__TASKS AND EXERCISES__.
A: From the Gaza aid report, reproduce the passage from "And amid ever-present" to "vulnerable to disease." word for word.
B: According to the Gaza aid report, how many toilets are available at the Deir al Balah school where 14,000 people are sheltering?
C: In the Gaza aid report, Mr. Anderson names things that ongoing efforts are working to provide. List all of them.

---------- DOCUMENT EXTRACT

In Al Bureij, OCHA reported that 3,800 people were sharing 388 tents with no health services nor basic items including water and hygiene products. In Al Maghazi, more than 1,000 people including seven cancer patients were crammed into a damaged UNRWA school with no medical care, water or food.
“My colleagues from the humanitarian community are doing everything possible to increase medical capacity in Gaza, but impediments to humanitarian operations prevent us from supporting people anywhere near the scale necessary,” Mr. Anderson said, before repeating calls for an immediate ceasefire, the release of all remaining Israeli hostages taken during Hamas-led terror attacks on 7 October, and a “meaningful opportunity” for healing to begin, stressing that civilians must be protected at all times.
No escaping aid delays
Multiple obstacles continue to prevent an appropriate level of aid entering Gaza, including long delays at checkpoints and a breakdown in law and order among people desperate for food. But efforts to provide referral services, tents, beds, stretchers, disposables and medications are ongoing, Mr. Anderson said.
Around 1.9 million displaced people in Gaza face dire conditions as the conflict continues to escalate, with thousands lacking clean water, sanitation and food, according to the latest reports from humanitarian agencies.
At a school in Deir al Balah where 14,000 people are sheltering, only 25 toilets are available, UNRWA noted. An ongoing lack of fuel deliveries into the enclave has also continued to hamper aid relief operations and the running of desalination plants, hospitals and other public services, with only 25 per cent of the daily fuel needed for humanitarian operations reported to have entered Gaza so far in July, causing a 40 per cent drop in public water distribution.
And amid ever-present fears of rising levels of malnutrition among the most vulnerable, the UN World Health Organization (WHO) warned that lack of access to food, water, sanitation and basic health services was leaving people more vulnerable to disease.
Between 8 and 11 July, 152 Palestinians were killed and 392 injured, according to Gaza’s Ministry of Health (MoH). Since 7 October, at least 38,345 Palestinians have been killed and 88,295 injured, according to local health authorities in Gaza.
Gaza’s displaced ‘need everything’
Nine out of 10 Gazans are displaced and many “can’t afford to move anymore”, Deputy Humanitarian Coordinator Anderson told UN correspondents in New York on Monday, speaking from Khan Younis.
UNRWA teams are trying their hardest to make sure basic necessities such as access to food, water, medicine and hygiene kits, are being met.
Among the constant impediments to reaching people in need are restrictions on movement, safety for humanitarian staff, telecommunications challenges and fuel, he said.
“Recently there’s been a substantial breakdown in law and order”, he added, with municipal policing virtually non-existent following the Israeli order for officers to stay at home last February.

--------------------
---------- INFORMATION PROVIDED

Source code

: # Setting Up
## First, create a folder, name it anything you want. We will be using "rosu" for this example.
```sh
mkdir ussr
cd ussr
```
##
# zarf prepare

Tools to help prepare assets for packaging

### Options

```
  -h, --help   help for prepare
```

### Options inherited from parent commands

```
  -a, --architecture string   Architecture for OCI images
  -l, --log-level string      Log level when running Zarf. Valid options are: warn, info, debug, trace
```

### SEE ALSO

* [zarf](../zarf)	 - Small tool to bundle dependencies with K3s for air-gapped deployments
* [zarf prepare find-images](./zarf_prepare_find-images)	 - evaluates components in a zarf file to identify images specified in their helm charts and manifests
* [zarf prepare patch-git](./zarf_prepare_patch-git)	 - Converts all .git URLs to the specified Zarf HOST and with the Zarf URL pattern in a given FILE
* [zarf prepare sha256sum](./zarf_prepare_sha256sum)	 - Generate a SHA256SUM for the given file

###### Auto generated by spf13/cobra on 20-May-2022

--------------------

__NUMBERED RESPONSES__.
A:
And amid ever-present fears of rising levels of malnutrition among the most vulnerable, the UN World Health Organization (WHO) warned that lack of access to food, water, sanitation and basic health services was leaving people more vulnerable to disease.

B: 25 toilets.

C:
- referral services
- tents
- beds
- stretchers
- disposables
- medications